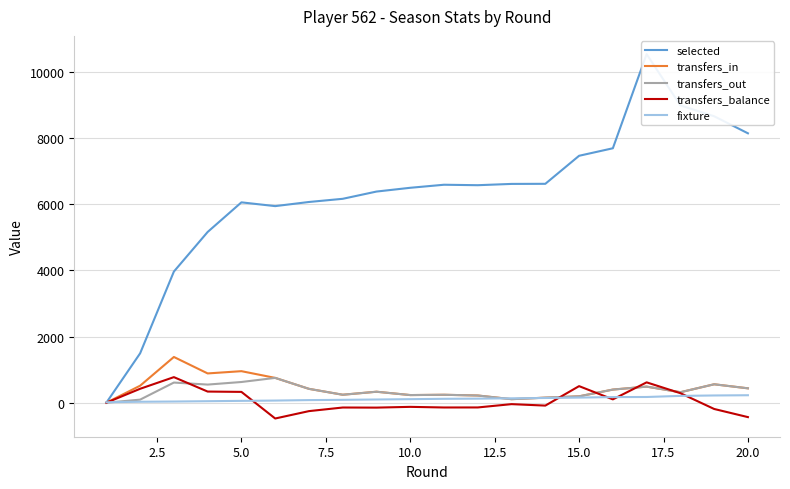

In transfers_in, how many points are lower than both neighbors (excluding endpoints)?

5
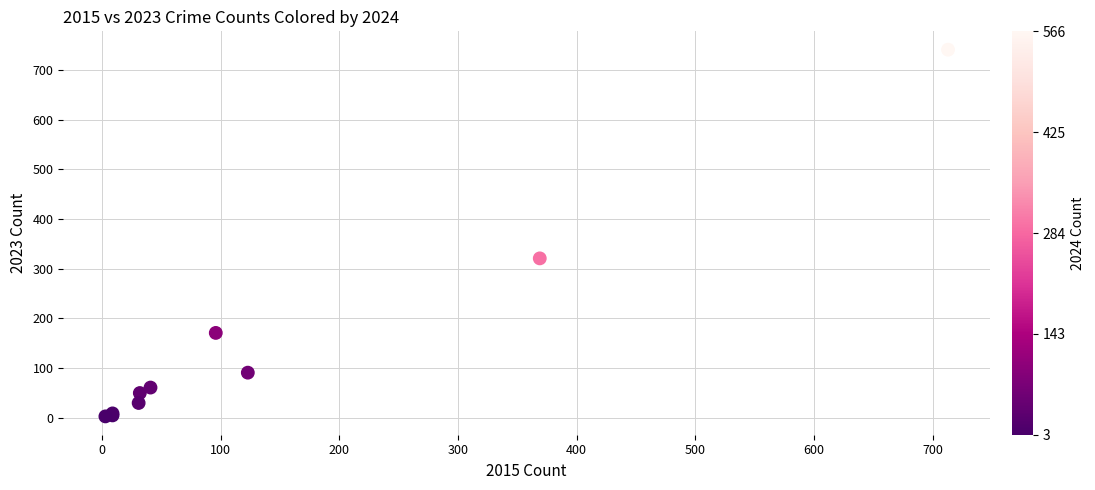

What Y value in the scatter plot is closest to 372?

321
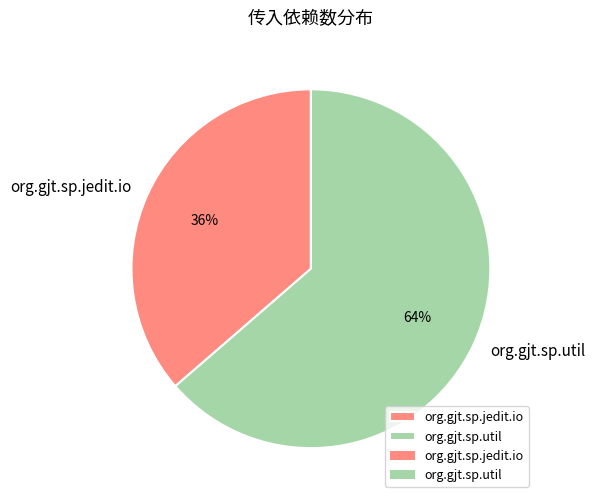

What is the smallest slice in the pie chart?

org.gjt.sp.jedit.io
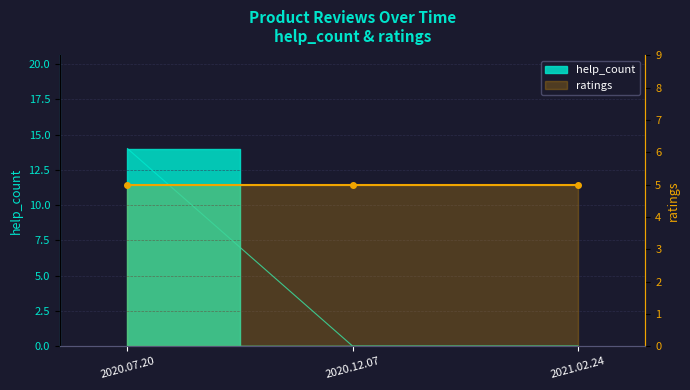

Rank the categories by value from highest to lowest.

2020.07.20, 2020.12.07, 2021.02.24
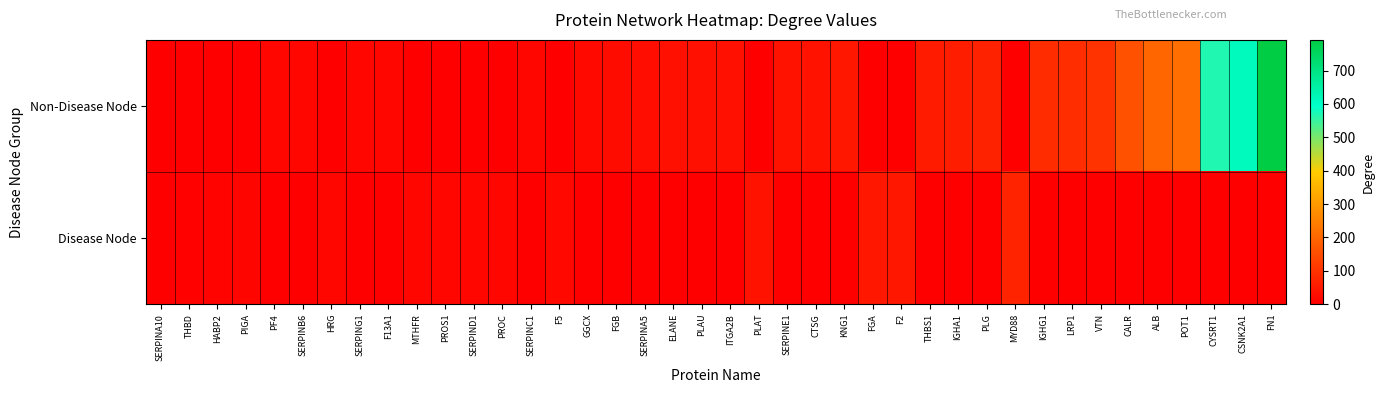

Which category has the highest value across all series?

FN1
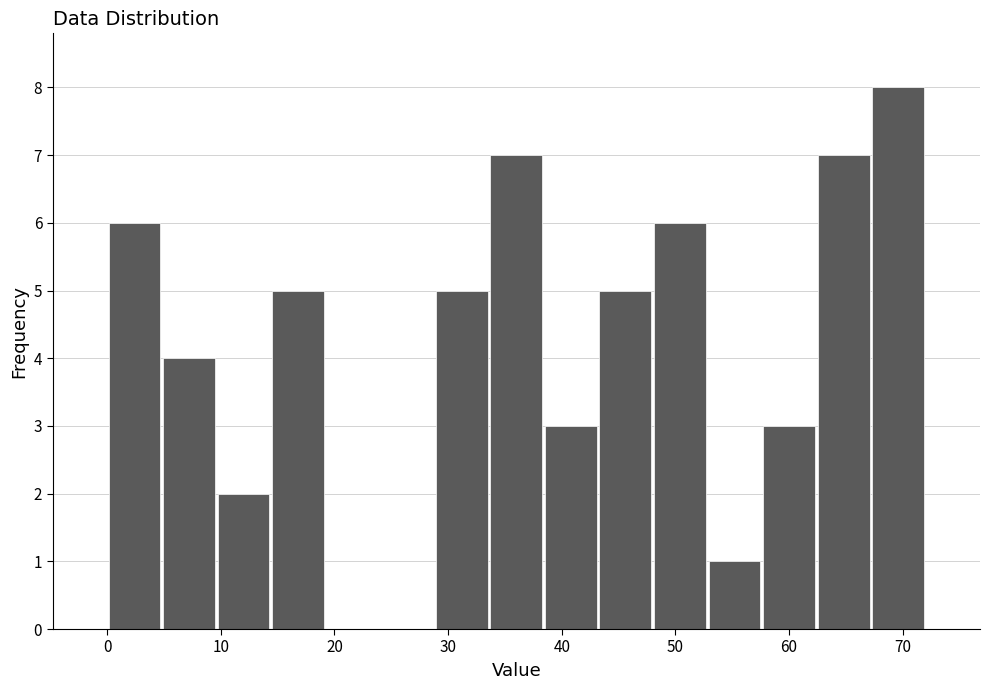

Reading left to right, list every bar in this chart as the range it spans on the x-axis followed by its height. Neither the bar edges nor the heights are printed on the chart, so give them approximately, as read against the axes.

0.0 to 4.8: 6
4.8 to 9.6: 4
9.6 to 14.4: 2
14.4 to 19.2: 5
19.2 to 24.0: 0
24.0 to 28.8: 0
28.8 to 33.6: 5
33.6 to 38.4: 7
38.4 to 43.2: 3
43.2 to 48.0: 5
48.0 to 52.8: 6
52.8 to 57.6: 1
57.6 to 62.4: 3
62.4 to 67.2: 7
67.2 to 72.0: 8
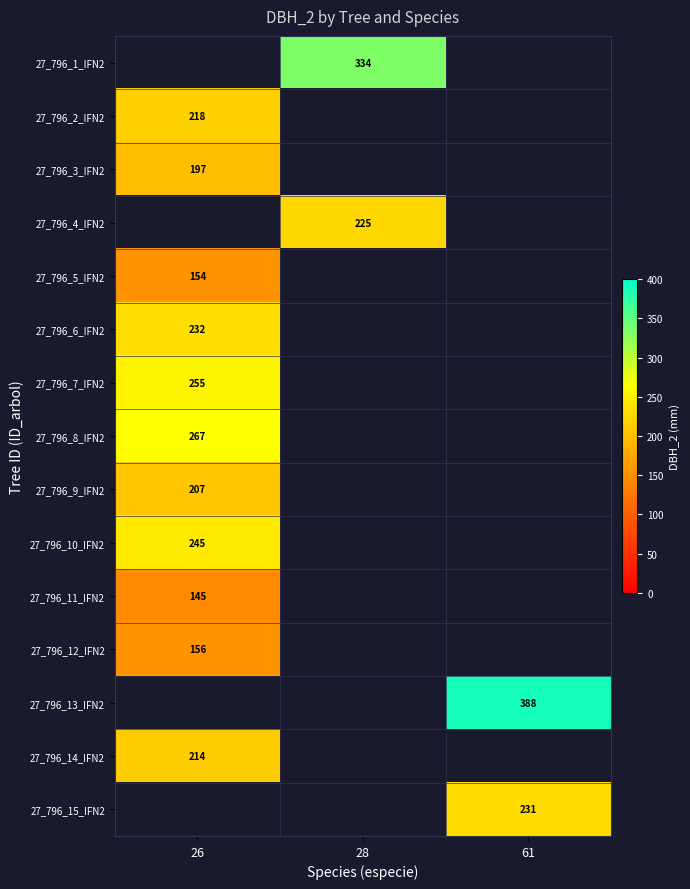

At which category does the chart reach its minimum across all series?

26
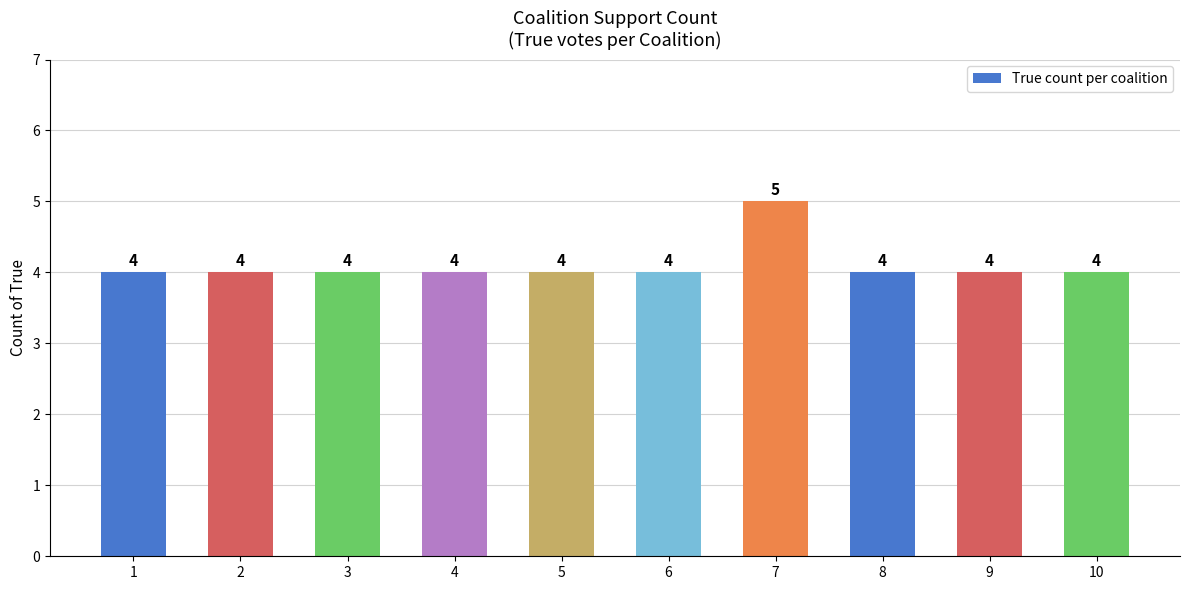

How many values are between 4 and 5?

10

------------------------------------------------

## What to do:
Copy the rows above word for word, with every line of text in its original order. Leave the pictures out.

## Output for this exercise:
In transfers_in, how many points are lower than both neighbors (excluding endpoints)?

5

What Y value in the scatter plot is closest to 372?

321

What is the smallest slice in the pie chart?

org.gjt.sp.jedit.io

Rank the categories by value from highest to lowest.

2020.07.20, 2020.12.07, 2021.02.24

Which category has the highest value across all series?

FN1

Reading left to right, list every bar in this chart as the range it spans on the x-axis followed by its height. Neither the bar edges nor the heights are printed on the chart, so give them approximately, as read against the axes.

0.0 to 4.8: 6
4.8 to 9.6: 4
9.6 to 14.4: 2
14.4 to 19.2: 5
19.2 to 24.0: 0
24.0 to 28.8: 0
28.8 to 33.6: 5
33.6 to 38.4: 7
38.4 to 43.2: 3
43.2 to 48.0: 5
48.0 to 52.8: 6
52.8 to 57.6: 1
57.6 to 62.4: 3
62.4 to 67.2: 7
67.2 to 72.0: 8

At which category does the chart reach its minimum across all series?

26

How many values are between 4 and 5?

10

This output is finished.